Festival süresince İngiltere ile Türkiye'nin ticari ilişkilerini de hayli yol aldığı söylenince konsolosluktan rakamları rica ettim.
2000 yılından Kasım ayı sonuna kadar İngiltere'nin Türkiye'ye ihracatı yüzde 47,20, Türkiye'nin de İngiltere'ye ihracatı yüzde 19,50 oranında artmış.
Bu rakamları görünce, Hüsamettin Kavi'in yukarıda söyledikleri daha netleşiyor değil mi?
Gurular da yanılabilir
MEĞER ‘‘gurulara’’ fazla da güvenmemek gerekiyormuş.
Sözü getirmek istediğim guru, geçtiğimiz kasım ayında Kalite Kongresi için İstanbul'a gelen Amerikalı Kevin Kelly.
İki yıl önce yayınladığı ‘‘Yeni ekonomi için yeni kurallar’’ adındaki kitabıyla büyük ses getiren yeni ekonominin gurusu ne demişti?

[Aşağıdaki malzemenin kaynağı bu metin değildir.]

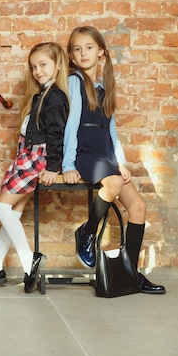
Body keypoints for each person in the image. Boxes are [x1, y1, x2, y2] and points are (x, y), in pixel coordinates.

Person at [62, 26, 165, 294]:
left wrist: (121, 161)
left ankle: (130, 274)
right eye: (77, 49)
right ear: (71, 57)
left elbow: (112, 129)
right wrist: (68, 165)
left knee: (139, 207)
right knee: (113, 184)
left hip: (106, 155)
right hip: (85, 153)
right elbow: (71, 125)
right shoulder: (74, 82)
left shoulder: (104, 86)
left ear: (101, 53)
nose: (83, 53)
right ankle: (87, 231)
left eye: (88, 47)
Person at [0, 42, 70, 293]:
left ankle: (28, 260)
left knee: (0, 206)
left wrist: (53, 168)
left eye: (43, 65)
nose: (38, 71)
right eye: (34, 67)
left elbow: (56, 135)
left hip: (38, 160)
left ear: (57, 66)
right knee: (11, 214)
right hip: (26, 156)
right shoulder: (39, 95)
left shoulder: (55, 96)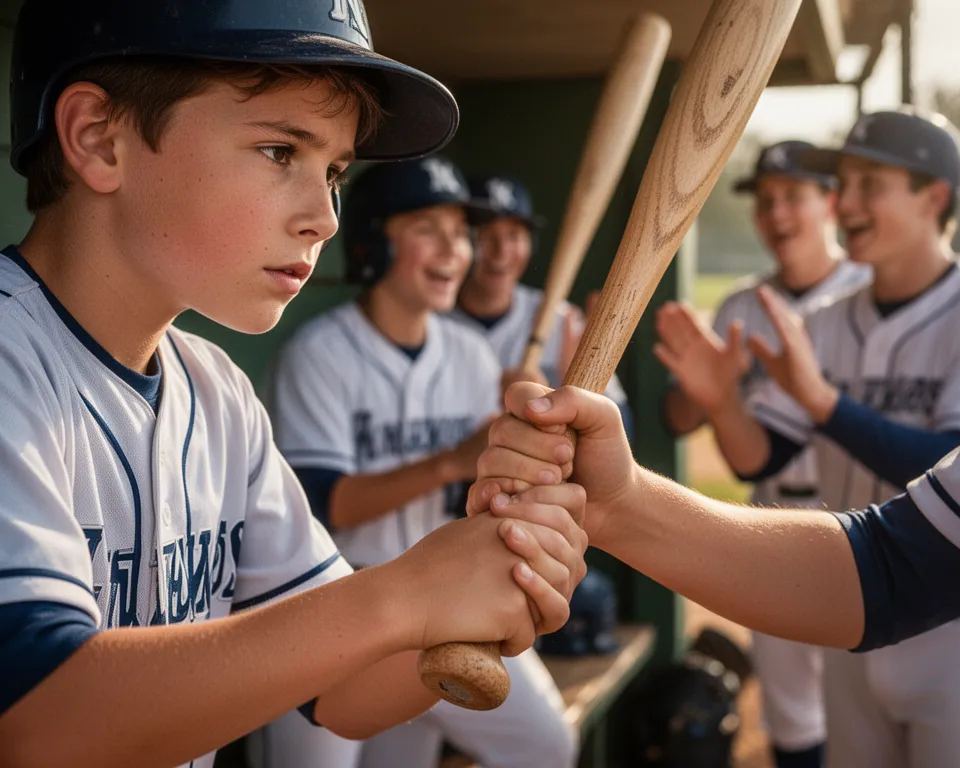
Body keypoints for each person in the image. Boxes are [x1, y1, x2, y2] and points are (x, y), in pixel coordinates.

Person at [0, 2, 587, 766]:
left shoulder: (215, 390)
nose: (326, 217)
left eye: (335, 172)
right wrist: (404, 594)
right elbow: (41, 721)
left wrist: (487, 584)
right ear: (98, 139)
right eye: (281, 151)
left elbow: (342, 693)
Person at [476, 109, 960, 768]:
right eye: (840, 182)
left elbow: (957, 482)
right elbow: (764, 459)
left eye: (867, 183)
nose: (843, 201)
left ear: (933, 197)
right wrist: (722, 404)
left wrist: (824, 405)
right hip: (846, 594)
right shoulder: (821, 321)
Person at [260, 156, 577, 768]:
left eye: (461, 232)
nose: (453, 250)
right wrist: (449, 462)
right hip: (333, 609)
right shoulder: (319, 354)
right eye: (427, 229)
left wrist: (532, 437)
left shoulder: (472, 355)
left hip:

Kelly. kendisiyle yaptığım söyleşide, üstüne basa basa, ABD'nin dakikada bir yeni bir milyoner yarattığını söylemişti. Başta ABD, gelişmiş ülkelerin büyüme hızının önümüzdeki yıllarda yüzde 5 olarak hesaplandığını, böyle bir refah düzeyinin ne getireceğini kimsenin bilmediğini belirtmişti.
Ne oldu?
Konuşmamızın üzerinden bir ay geçti ya geçmedi ABD'nin büyüme hızı durdu. Amerikan ekonomisi düşüşe geçti. Şimdi 2001 yılının ilk üç ayı için yıllık yüzde 2'lik bir büyüme hesaplanıyor.
Dolar milyoneri yaratan Silicon Vadisi'de işler tersine döndü.
‘‘Dot-com’’cuların kábesi haline gelen Kaliforniya ve çevresinde işten çıkartılanların sayısı onbinlerce olarak ifade ediliyor.
İnternetten köşeyi dönmeyi hayal edenler, bankacılık, danışmanlık gibi daha geleneksel mesleklere dönüyorlar.
2001 yılında yeni ekonominin üzerinde kara bulutların dolaşacağı söyleniyor.
Yönetimi hafta başında Bush'a devredecek olan Clinton ekibi de giderayak Amerikan halkını yatıştırmaya çalışıyor. Başkanın ekonomi danışmanlarından Martin Baily ‘‘durgunluk dönemine girmeyi beklemiyoruz’’ dedi ama sivri diller, uzmanların 2. Dünya Savaşı sonrasından bu yana tam dokuz durgunluğu öngöremediklerini hatırlatıyorlar.
İstanbul'dan 9.6 milyar
Pekin'den 20 milyar dolar
2008 Olimpiyatları'nın İstanbul'da yapılmasını hepimiz can atıyoruz.
Türkiye Milli Olimpiyat Komitesi projesini önceki gün Lozan'a gönderdi.
Gazetelerde, Türkiye'nin Olimpiyatlara hazırlık için ayırdığı bütçeye rastlamayınca, Hazırlık ve Düzenleme Kurulu'nun Genel Direktörü Yalçın Aksoy'a danıştım.
Aksoy'un verdiği bilgiye göre, Hazırlık ve Düzenleme Kurulu'nun bütçesi 1 milyar 791 dolar. Belediyenin alt yapı için 7.8 milyar dolarlık bir yatırıma gereksinimi var. Yani bu iş için ayrılan para 9.6 milyar dolar.
Biliyorsunuz 2008 Olimpiyatları için İstanbul'un yanısıra adaylar Paris, Osaka, Toronto, Pekin.
İstanbul'un en büyük rakipleri Paris ve Pekin.
Paris kendini şanslı görüyor.
Hatta hafta başından itibaren, Fransız Olimpiyat şampiyonlarının da aralarında bulunduğu 400 sporcuyla büyük bir kampanya başlattı.
Kampanyaya destek olanlar araında Alain Delon, Catherine Deneuve, Yves Saint Laurent, Christian Lacroix, Johnny Hallyday gibi isimler var.
Paris'te yaşayan, Nobel ödüllü Çinli yazar Gao Xingjiang da söylentilere göre bu kapmanyaya dahil edilmek isteniyor. Edildiği takdirde, Paris, Çin'deki insan hakları ihlallerini gündeme getirme şansını yakalamış olacak. İnce bir politika.
Pekin'e gelince... Bu iş için ayırdığı bütçe bizimkisinin tam iki katı.
Evet, okuduklarım doğruysa, 2000 oyunlarını Sydney'e kaptıran Pekin 20 milyar dolardan fazla harcayacak. Çevre kirliliğini önlemek için harcayacağı paranın 12 milyar dolar olduğu söyleniyor.